Umso wichtiger war ihr die Nachsorge, die Möglichkeit, täglich Besuch zu bekommen und Antworten auf unzählige Fragen zu finden. Wie viel Schreien ist normal? Wann hat ein Kind Hunger? Wie wichtig ist es, beim Stillen darauf zu achten, dass das Kind im Wechsel an die Brust gelegt wird? Wie gehe ich mit einem Milchstau um? „Eine Hebamme bringt Ruhe rein“, ist Linda Gruet sicher. Auch für ihren Mann sei das so gewesen. „Väter haben ja einen viel abrupteren Start mit dem Kind.“ So manches Gespräch führte die junge Mutter am Abend oder am Wochenende mit der Hebamme am Telefon, immer dann, wenn sie nicht weiterwusste. Nach der Geburt des zweiten Kindes kamen neue Fragen hinzu: Warum schläft der Ältere nicht mehr durch? Ist Eifersucht normal? Wie wird man beiden gerecht?
Die Hebamme wurde für sie und ihren Mann „zum Familienmitglied.
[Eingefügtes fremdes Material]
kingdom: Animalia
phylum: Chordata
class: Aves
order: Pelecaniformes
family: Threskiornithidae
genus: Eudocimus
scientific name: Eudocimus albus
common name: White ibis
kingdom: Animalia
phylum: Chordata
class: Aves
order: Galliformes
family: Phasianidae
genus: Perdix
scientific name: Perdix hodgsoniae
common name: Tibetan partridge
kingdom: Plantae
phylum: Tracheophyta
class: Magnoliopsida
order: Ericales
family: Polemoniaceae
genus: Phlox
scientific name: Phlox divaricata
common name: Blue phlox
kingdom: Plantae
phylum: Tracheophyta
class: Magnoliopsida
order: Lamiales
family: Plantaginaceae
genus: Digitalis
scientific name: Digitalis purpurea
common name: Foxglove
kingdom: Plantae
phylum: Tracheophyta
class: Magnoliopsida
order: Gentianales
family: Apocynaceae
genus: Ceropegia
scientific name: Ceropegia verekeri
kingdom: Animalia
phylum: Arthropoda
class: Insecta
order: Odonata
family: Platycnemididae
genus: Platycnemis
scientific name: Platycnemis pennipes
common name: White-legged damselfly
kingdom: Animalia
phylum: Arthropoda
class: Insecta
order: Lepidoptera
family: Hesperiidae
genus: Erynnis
Sie wird hineingeworfen in Familienkrisen“, sagt die junge Mutter. Mit Blick auf ihre eigene Situation und die von Freundinnen ist Linda Gruet sicher: „Ohne Hebammen geht es nicht. Man würde komplett die Orientierung verlieren.“ Und nach einem kurzen Zögern fügt sie hinzu: „Wenn es keine Hebammen mehr gäbe, würde ich mir ein drittes Kind sehr überlegen.